> **What the task requires**: Copy the first line of the entries below and every line after it through the line containing "6.1 A climate". Do not include pictures.
Supplied records START
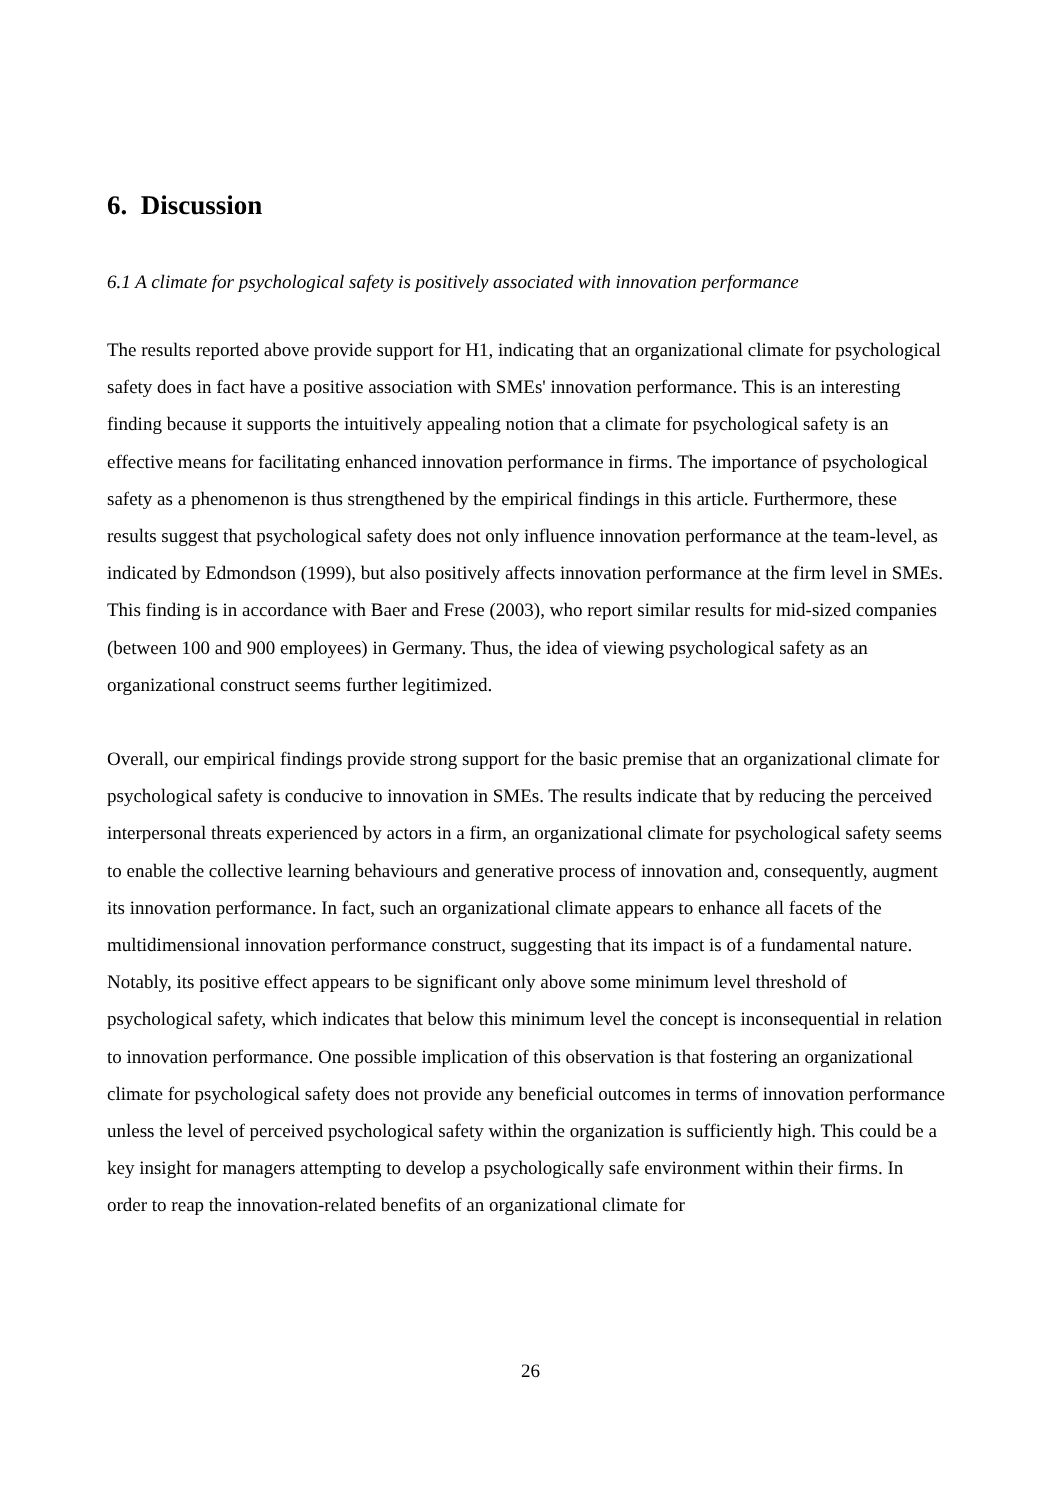6. Discussion
6.1 A climate for psychological safety is positively associated with innovation performance
The results reported above provide support for H1, indicating that an organizational climate for psychological safety does in fact have a positive association with SMEs' innovation performance. This is an interesting finding because it supports the intuitively appealing notion that a climate for psychological safety is an effective means for facilitating enhanced innovation performance in firms. The importance of psychological safety as a phenomenon is thus strengthened by the empirical findings in this article. Furthermore, these results suggest that psychological safety does not only influence innovation performance at the team-level, as indicated by Edmondson (1999), but also positively affects innovation performance at the firm level in SMEs. This finding is in accordance with Baer and Frese (2003), who report similar results for mid-sized companies (between 100 and 900 employees) in Germany. Thus, the idea of viewing psychological safety as an organizational construct seems further legitimized.
Overall, our empirical findings provide strong support for the basic premise that an organizational climate for psychological safety is conducive to innovation in SMEs. The results indicate that by reducing the perceived interpersonal threats experienced by actors in a firm, an organizational climate for psychological safety seems to enable the collective learning behaviours and generative process of innovation and, consequently, augment its innovation performance. In fact, such an organizational climate appears to enhance all facets of the multidimensional innovation performance construct, suggesting that its impact is of a fundamental nature. Notably, its positive effect appears to be significant only above some minimum level threshold of psychological safety, which indicates that below this minimum level the concept is inconsequential in relation to innovation performance. One possible implication of this observation is that fostering an organizational climate for psychological safety does not provide any beneficial outcomes in terms of innovation performance unless the level of perceived psychological safety within the organization is sufficiently high. This could be a key insight for managers attempting to develop a psychologically safe environment within their firms. In order to reap the innovation-related benefits of an organizational climate for
26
Supplied records END
> **Expected output**:
6. Discussion
6.1 A climate for psychological safety is positively associated with innovation performance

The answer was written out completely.